A sketch of the future for the waterways museums?

I have already said what I think of the Waterways Trust a couple of months ago, but have been surprised that it is now far and away the most popular post. Even more surprising is the number of hits from Gloucester and Chester ;)

Maybe I've struck a nerve.

I did double-check the post a few times for anything m'learned friends might not like. But the more I look at it, the more I believe I am right.

The Waterways Trust is too remote from those whom it most needs. It has a chequered reputation and needs to restore it. Meanwhile, like many societies and clubs, it relies on an aging, devoted band of volunteers but the 'attraction' doesn't pull in the new people like they expect. From the outside, from a distance, it feels like "Give us your money".

This is an oranisation that seriously needs a revamp; it needs to re-establish itself. Most importantly, it needs to understand what its role is because they are probably trying to be too many things all at once. There is a big difference between a collections-focused organisation and an interpretation-based entity. Look at the differences between the London Transport Museum, for example, and the Black Country Living Museum.

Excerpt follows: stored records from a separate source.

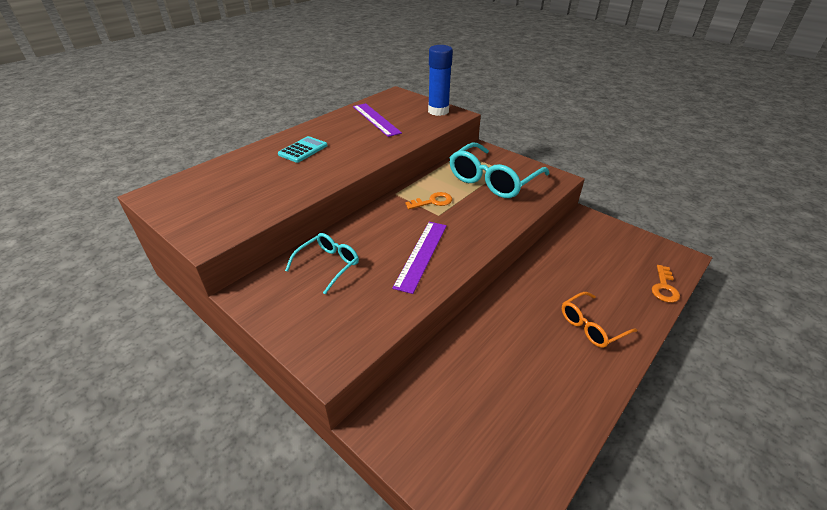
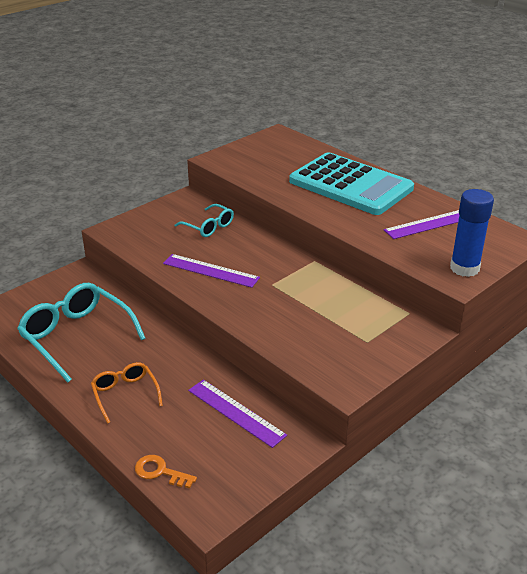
camera: 95 degrees right, 5 degrees down
(303, 150) = (350, 185): turquoise calculator -> turquoise calculator, size x2.47
(433, 201) = (297, 283): orange key -> none
(493, 180) = (341, 330): turquoise glasses -> turquoise glasses (77, 337)
(575, 252) = (236, 412): none -> purple ruler

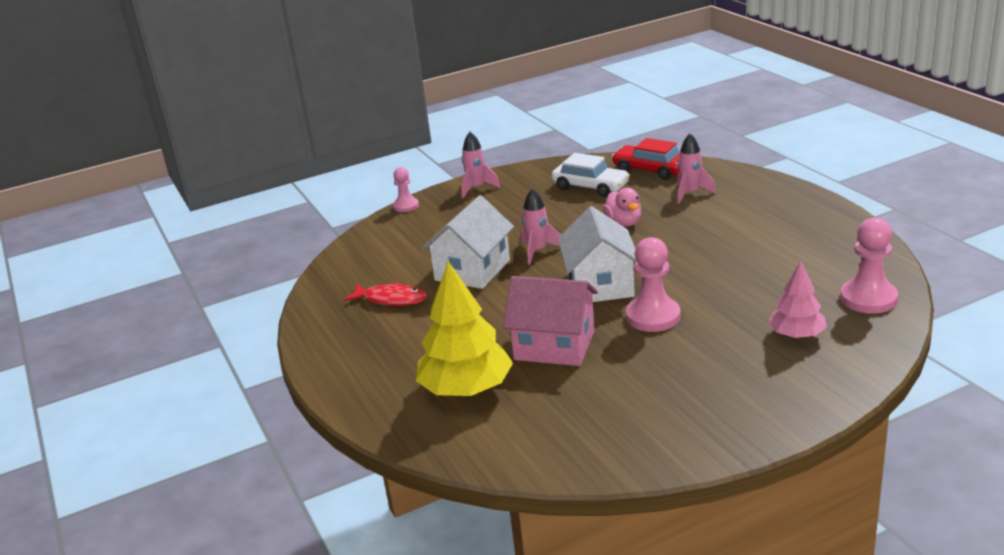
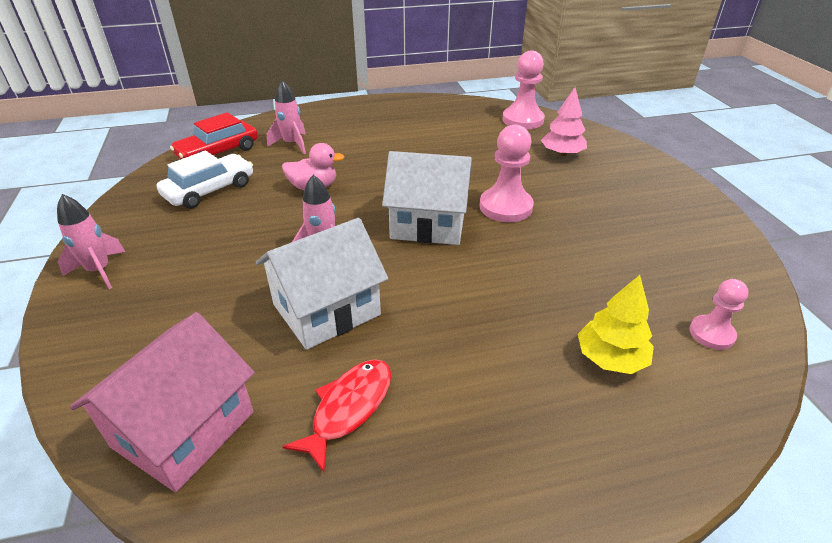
camera: 80 degrees left, 10 degrees up
(406, 206) = (59, 352): pink pawn -> pink pawn (711, 334)
(466, 389) = (610, 358): yellow tree -> yellow tree, size x0.59
(472, 270) = (326, 310): white house -> white house turned 75 degrees counterclockwise
(554, 345) = (535, 274): pink house -> pink house (184, 429)

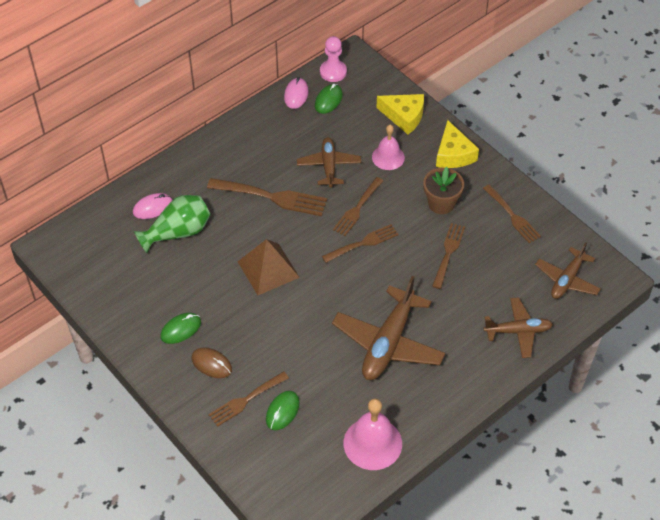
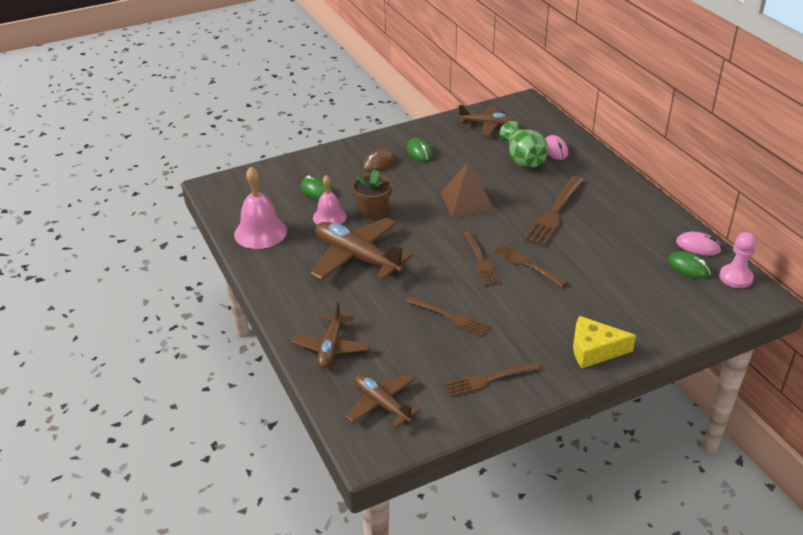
camera: 105 degrees right, 15 degrees down
(246, 400) = (337, 175): brown fork -> none
(329, 166) = (589, 254): brown plane -> brown plane (486, 125)
(388, 157) = (596, 297): pink bell -> pink bell (329, 217)
(404, 116) = (660, 321): yellow cheese -> none
(441, 203) = (520, 325): brown flower pot -> brown flower pot (373, 212)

For the rather steady stream of readers from Gloucester and Chester reading these posts, in particular: I am not happy that I don't like the Waterways Trust, and I would dearly love it to do well. But it's in such a jumble and it is its own worst enemy. You don't need celebrity endorsements; you need paying customers and a real strategy. Start looking at heritage railways, the BCLM and a variety of museums across the globe.